Activity:
Go through the data and report each line that holds the string "dossier".

Material provided:

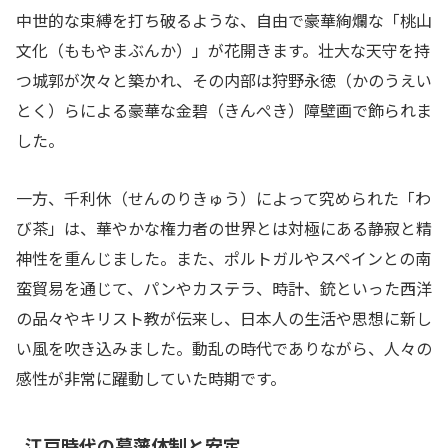
中世的な束縛を打ち破るような、自由で豪華絢爛な「桃山
文化（ももやまぶんか）」が花開きます。壮大な天守を持
つ城郭が次々と築かれ、その内部は狩野永徳（かのうえい
とく）らによる豪華な金碧（きんぺき）障壁画で飾られま
した。
一方、千利休（せんのりきゅう）によって究められた「わ
び茶」は、華やかな権力者の世界とは対極にある静寂と精
神性を重んじました。また、ポルトガルやスペインとの南
蛮貿易を通じて、パンやカステラ、時計、銃といった西洋
の品々やキリスト教が伝来し、日本人の生活や思想に新し
い風を吹き込みました。動乱の時代でありながら、人々の
感性が非常に躍動していた時期です。
江戸時代の幕藩体制と安定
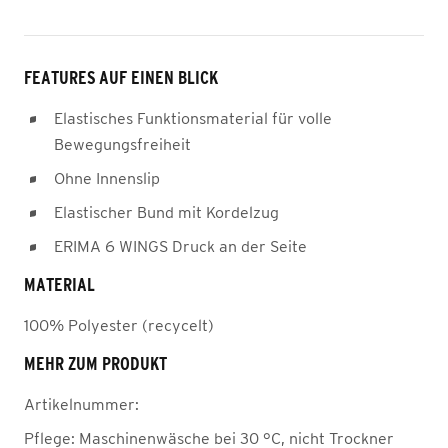
FEATURES AUF EINEN BLICK
Elastisches Funktionsmaterial für volle
Bewegungsfreiheit
Ohne Innenslip
Elastischer Bund mit Kordelzug
ERIMA 6 WINGS Druck an der Seite
MATERIAL
100% Polyester (recycelt)
MEHR ZUM PRODUKT
Artikelnummer:
Pflege:
Maschinenwäsche bei 30 °C, nicht Trockner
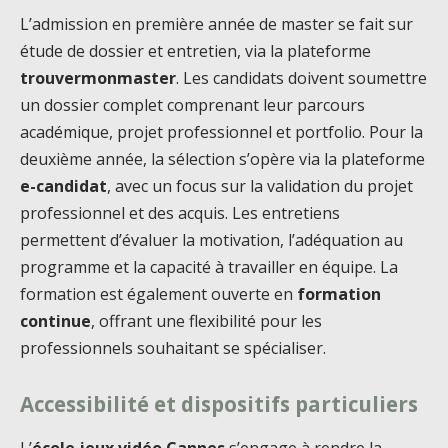
L’admission en première année de master se fait sur
étude de dossier et entretien, via la plateforme
trouvermonmaster
. Les candidats doivent soumettre
un dossier complet comprenant leur parcours
académique, projet professionnel et portfolio. Pour la
deuxième année, la sélection s’opère via la plateforme
e-candidat
, avec un focus sur la validation du projet
professionnel et des acquis. Les entretiens
permettent d’évaluer la motivation, l’adéquation au
programme et la capacité à travailler en équipe. La
formation est également ouverte en
formation
continue
, offrant une flexibilité pour les
professionnels souhaitant se spécialiser.
Accessibilité et dispositifs particuliers
L’
école jeux vidéo Cannes
s’engage à rendre la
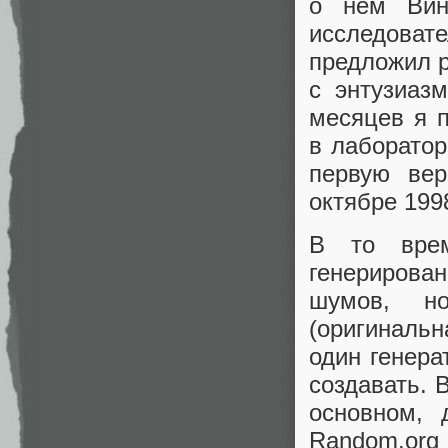
о нём Винн
исследоват
предложил р
с энтузиаз
месяцев я 
в лаборатор
первую вер
октябре 1998
В то вре
генерирова
шумов, н
(оригинальн
один генера
создавать. 
основном, 
Random.org 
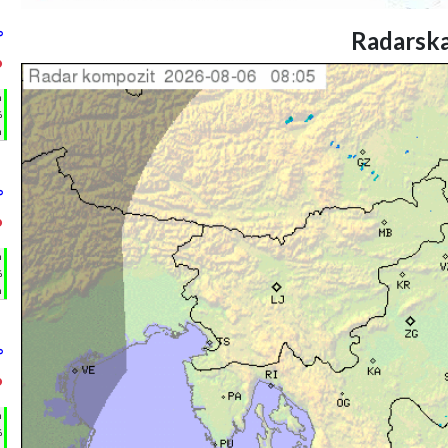
Radarska
°
°
h
%
m
°
°
h
%
m
°
°
h
%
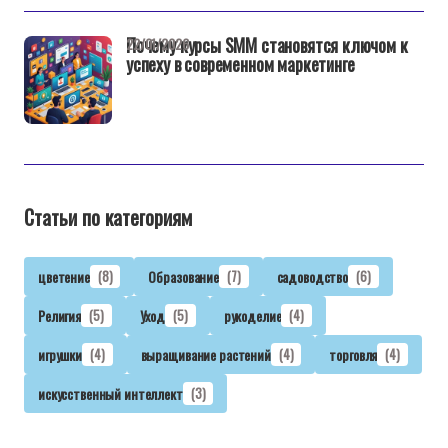
Почему курсы SMM становятся ключом к
22/01/2026
успеху в современном маркетинге
Статьи по категориям
цветение
(8)
Образование
(7)
садоводство
(6)
Религия
(5)
Уход
(5)
рукоделие
(4)
игрушки
(4)
выращивание растений
(4)
торговля
(4)
искусственный интеллект
(3)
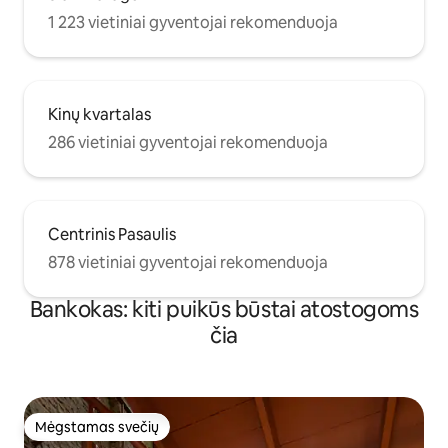
1 223 vietiniai gyventojai rekomenduoja
Kinų kvartalas
286 vietiniai gyventojai rekomenduoja
Centrinis Pasaulis
878 vietiniai gyventojai rekomenduoja
Bankokas: kiti puikūs būstai atostogoms
čia
Mėgstamas svečių
Mėgstamas svečių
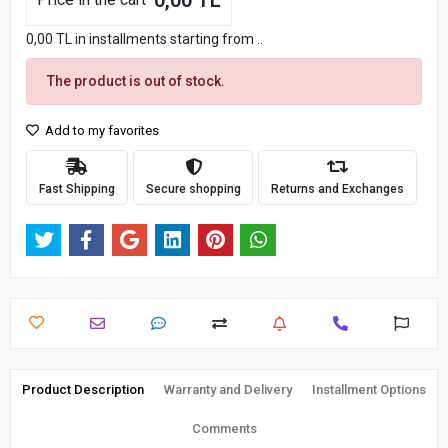
0,00 TL
0,00 TL in installments starting from ..
The product is out of stock.
Add to my favorites
Fast Shipping
Secure shopping
Returns and Exchanges
Product Description
Warranty and Delivery
Installment Options
Comments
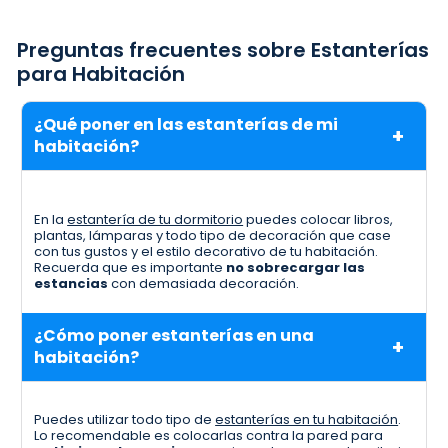
Preguntas frecuentes sobre Estanterías
para Habitación
¿Qué poner en las estanterías de mi
habitación?
En la
estantería de tu dormitorio
puedes colocar libros,
plantas, lámparas y todo tipo de decoración que case
con tus gustos y el estilo decorativo de tu habitación.
Recuerda que es importante
no sobrecargar las
estancias
con demasiada decoración.
¿Cómo poner estanterías en una
habitación?
Puedes utilizar todo tipo de
estanterías en tu habitación
.
Lo recomendable es colocarlas contra la pared para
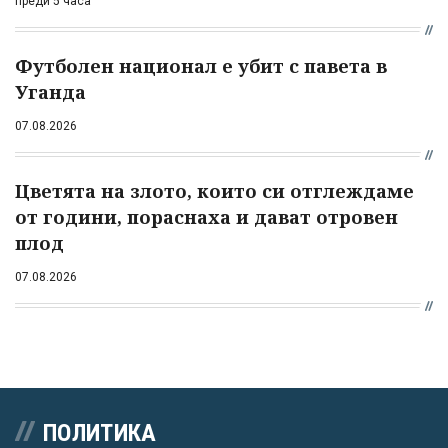
преди 5 часа
Футболен национал е убит с павета в
Уганда
07.08.2026
Цветята на злото, които си отглеждаме
от години, пораснаха и дават отровен
плод
07.08.2026
ПОЛИТИКА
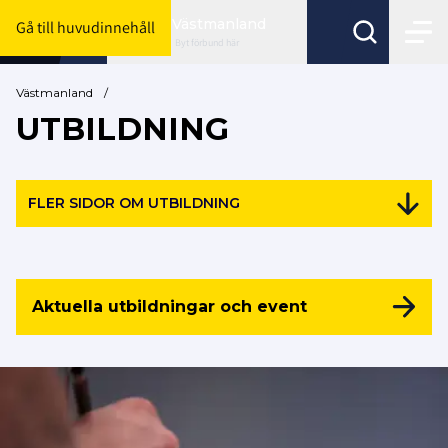
Västmanland
Gå till huvudinnehåll
Byt förbund här
Västmanland
/
UTBILDNING
FLER SIDOR OM UTBILDNING
Aktuella utbildningar och event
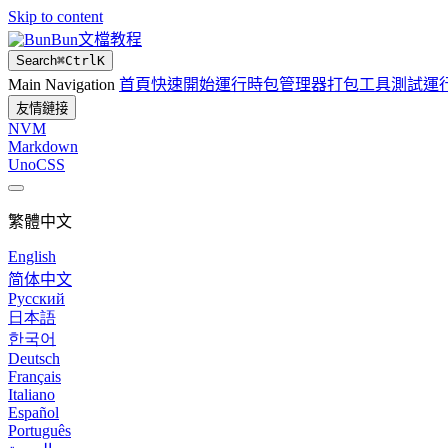
Skip to content
Bun文檔教程
Search
⌘
Ctrl
K
Main Navigation
首頁
快速開始
運行時
包管理器
打包工具
測試運
友情鏈接
NVM
Markdown
UnoCSS
繁體中文
English
简体中文
Русский
日本語
한국어
Deutsch
Français
Italiano
Español
Português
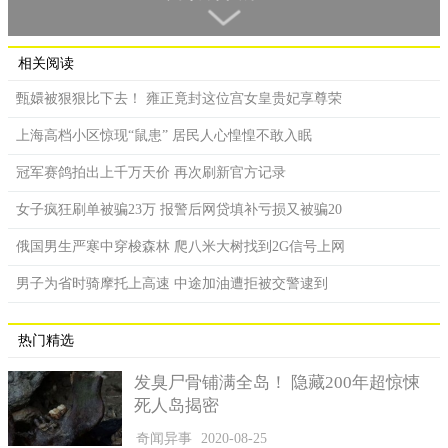
相关阅读
甄嬛被狠狠比下去！ 雍正竟封这位宫女皇贵妃享尊荣
上海高档小区惊现“鼠患” 居民人心惶惶不敢入眠
冠军赛鸽拍出上千万天价 再次刷新官方记录
女子疯狂刷单被骗23万 报警后网贷填补亏损又被骗20
俄国男生严寒中穿梭森林 爬八米大树找到2G信号上网
男子为省时骑摩托上高速 中途加油遭拒被交警逮到
热门精选
发臭尸骨铺满全岛！ 隐藏200年超惊悚
死人岛揭密
奇闻异事
2020-08-25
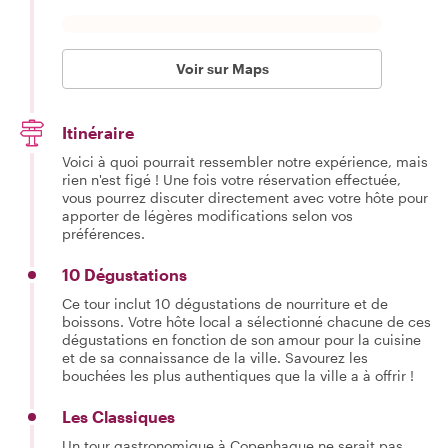
Voir sur Maps
Itinéraire
Voici à quoi pourrait ressembler notre expérience, mais
rien n'est figé ! Une fois votre réservation effectuée,
vous pourrez discuter directement avec votre hôte pour
apporter de légères modifications selon vos
préférences.
10 Dégustations
Ce tour inclut 10 dégustations de nourriture et de
boissons. Votre hôte local a sélectionné chacune de ces
dégustations en fonction de son amour pour la cuisine
et de sa connaissance de la ville. Savourez les
bouchées les plus authentiques que la ville a à offrir !
Les Classiques
Un tour gastronomique à Copenhague ne serait pas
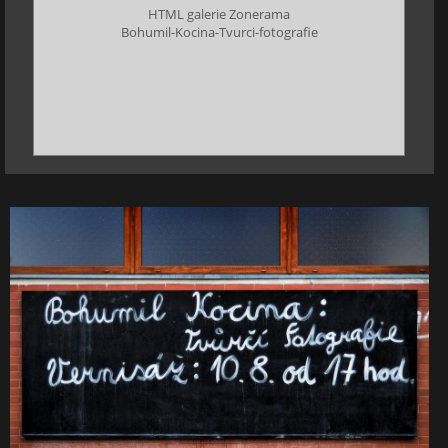
HTML galerie Zonerama
Bohumil-Kocina-Tvurci-fotografie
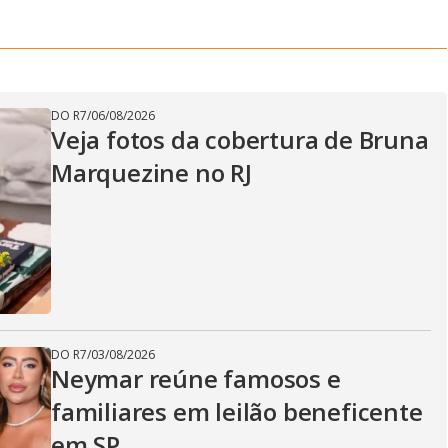
DO R7
/
06/08/2026
Veja fotos da cobertura de Bruna
Marquezine no RJ
DO R7
/
03/08/2026
Neymar reúne famosos e
familiares em leilão beneficente
em SP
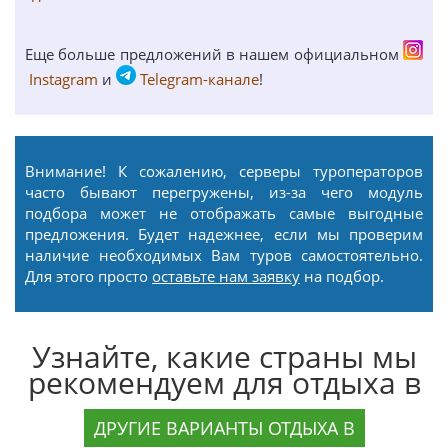
Еще больше предложений в нашем официальном
Instagram
и
Telegram-канале
!
Внимание! К сожалению, серверы туроператоров
часто бывают перегружены, из-за чего модуль
подбора может не отображать самые выгодные
предложения. Будет надежнее, если мы проверим
наличие необходимых Вам туров самостоятельно.
Для этого просто
оставьте нам заявку
на подбор.
Узнайте, какие страны мы
рекомендуем для отдыха в
ДРУГИЕ ВАРИАНТЫ ОТДЫХА В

Expected answer:
étude de dossier et entretien, via la plateforme
un dossier complet comprenant leur parcours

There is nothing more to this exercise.